Document IT
IT is great at supplying technology solutions to business problems, but we're not always the best at documenting this effort and providing written policies for computer resources and access to those resources. Both GLBA and HIPAA require written documents that evidence the infosec program, and these documents must be approved from the top and implemented all the way down to the operational level.
Say physical and technical safeguards detect an intrusion or compromise to customer information. What next? GLBA requires institutions to implement a response program that specifies actions to be taken when the bank suspects or detects that unauthorized individuals have gained access to customer information. This includes appropriate reports to regulatory and law enforcement agencies. Although GLBA does not require it, institutions should also notify customers promptly when nonpublic personal information is compromised. This was not written into the law because the cost of compliance would have a dramatic effect on these institutions. And how do you enforce it? What type of compromise would trigger the notification and the duty to inform? These and other questions will be answered at the state level (see "With 1386, California Leads the Way," ).
Once your written security program is in place, you must regularly test safeguards. Although the type and frequency of the tests can be based on the institution's risk assessment, they must be conducted by third parties or staff members that are independent from the group that maintains the security programs. The results of the testing should be added to your management reports to the board or an oversight committee.

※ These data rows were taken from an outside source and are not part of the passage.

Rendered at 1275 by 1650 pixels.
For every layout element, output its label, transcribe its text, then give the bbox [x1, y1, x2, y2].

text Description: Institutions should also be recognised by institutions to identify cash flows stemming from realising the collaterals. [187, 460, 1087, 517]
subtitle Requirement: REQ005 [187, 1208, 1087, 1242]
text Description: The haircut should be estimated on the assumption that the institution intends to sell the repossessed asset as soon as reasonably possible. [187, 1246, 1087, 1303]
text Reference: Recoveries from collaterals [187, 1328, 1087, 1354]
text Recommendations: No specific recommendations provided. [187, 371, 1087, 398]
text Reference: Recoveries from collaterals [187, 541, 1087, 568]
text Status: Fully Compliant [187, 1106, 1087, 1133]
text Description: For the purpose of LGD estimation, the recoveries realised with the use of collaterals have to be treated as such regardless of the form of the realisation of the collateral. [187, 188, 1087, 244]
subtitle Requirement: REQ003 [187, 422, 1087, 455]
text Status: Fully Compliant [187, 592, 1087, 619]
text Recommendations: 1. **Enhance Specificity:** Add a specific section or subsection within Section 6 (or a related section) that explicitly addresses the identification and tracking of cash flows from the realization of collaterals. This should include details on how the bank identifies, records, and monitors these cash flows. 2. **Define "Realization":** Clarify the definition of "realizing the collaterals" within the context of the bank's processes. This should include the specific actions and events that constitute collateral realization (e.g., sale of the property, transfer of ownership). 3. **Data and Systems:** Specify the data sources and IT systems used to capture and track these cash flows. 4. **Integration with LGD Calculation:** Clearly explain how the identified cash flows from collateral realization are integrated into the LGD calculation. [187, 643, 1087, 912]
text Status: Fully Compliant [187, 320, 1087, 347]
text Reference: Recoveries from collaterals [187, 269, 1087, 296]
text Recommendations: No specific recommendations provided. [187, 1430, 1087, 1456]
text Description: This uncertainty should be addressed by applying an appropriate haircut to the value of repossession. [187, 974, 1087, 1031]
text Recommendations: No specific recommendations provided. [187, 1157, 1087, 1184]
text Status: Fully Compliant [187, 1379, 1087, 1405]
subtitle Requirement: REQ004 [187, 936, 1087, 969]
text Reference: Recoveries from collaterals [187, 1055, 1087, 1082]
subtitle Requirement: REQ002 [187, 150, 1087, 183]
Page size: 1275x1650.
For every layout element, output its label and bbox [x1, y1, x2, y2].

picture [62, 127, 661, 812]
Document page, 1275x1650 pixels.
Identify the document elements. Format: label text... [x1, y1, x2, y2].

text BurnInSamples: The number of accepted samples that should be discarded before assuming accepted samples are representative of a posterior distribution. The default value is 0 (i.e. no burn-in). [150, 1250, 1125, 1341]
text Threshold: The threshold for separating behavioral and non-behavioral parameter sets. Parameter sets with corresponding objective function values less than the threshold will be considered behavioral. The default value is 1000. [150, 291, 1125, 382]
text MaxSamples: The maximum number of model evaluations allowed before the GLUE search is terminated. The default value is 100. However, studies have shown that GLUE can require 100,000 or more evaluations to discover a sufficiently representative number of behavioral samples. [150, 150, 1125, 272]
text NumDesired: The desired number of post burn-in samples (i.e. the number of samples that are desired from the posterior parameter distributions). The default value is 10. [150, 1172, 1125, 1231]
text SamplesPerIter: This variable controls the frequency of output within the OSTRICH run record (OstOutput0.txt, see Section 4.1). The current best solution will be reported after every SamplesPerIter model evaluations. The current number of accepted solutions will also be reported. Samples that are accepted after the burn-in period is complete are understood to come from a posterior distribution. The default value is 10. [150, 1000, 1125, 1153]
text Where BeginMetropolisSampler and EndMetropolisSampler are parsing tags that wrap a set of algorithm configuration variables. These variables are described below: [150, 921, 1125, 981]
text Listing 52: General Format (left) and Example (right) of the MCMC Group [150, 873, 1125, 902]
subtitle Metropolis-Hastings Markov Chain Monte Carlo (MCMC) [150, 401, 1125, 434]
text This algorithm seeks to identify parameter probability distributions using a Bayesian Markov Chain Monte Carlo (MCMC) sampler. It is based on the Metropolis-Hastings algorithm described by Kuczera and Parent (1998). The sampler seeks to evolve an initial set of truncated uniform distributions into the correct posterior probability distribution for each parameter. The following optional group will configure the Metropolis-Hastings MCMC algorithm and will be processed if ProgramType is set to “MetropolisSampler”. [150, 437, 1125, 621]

Finally, institutions must exercise due diligence in selecting service providers. By contract, enterprises must require service providers to implement appropriate measures designed to meet GLBA objectives and protect customer information they handle for the institution. And, depending on potential risks, institutions should monitor service providers to verify their compliance by, for example, reviewing audits or test results done by service providers. Institutions with contracts in existence on or before March 5, 2001, had a two-year grace period to bring their service provider agreements into compliance. That grace period ended on July 1, 2003.
The Health Insurance Portability and Accountability Act of 1996 was developed as a two-step dance in health-care reform that puts the Centers for Medicare & Medicaid Services (CMS) in the lead, with the rest of the health-care industry to follow. And if anyone misses a step, HHS Office of Civil Rights will bring them in line. HIPAA's primary aim is to improve the efficiency and effectiveness of the nation's health-care system and promote the widespread use of EDI in health care. But it would be difficult, if not impossible, to accomplish this without assurances that patient health information will be kept secure and private.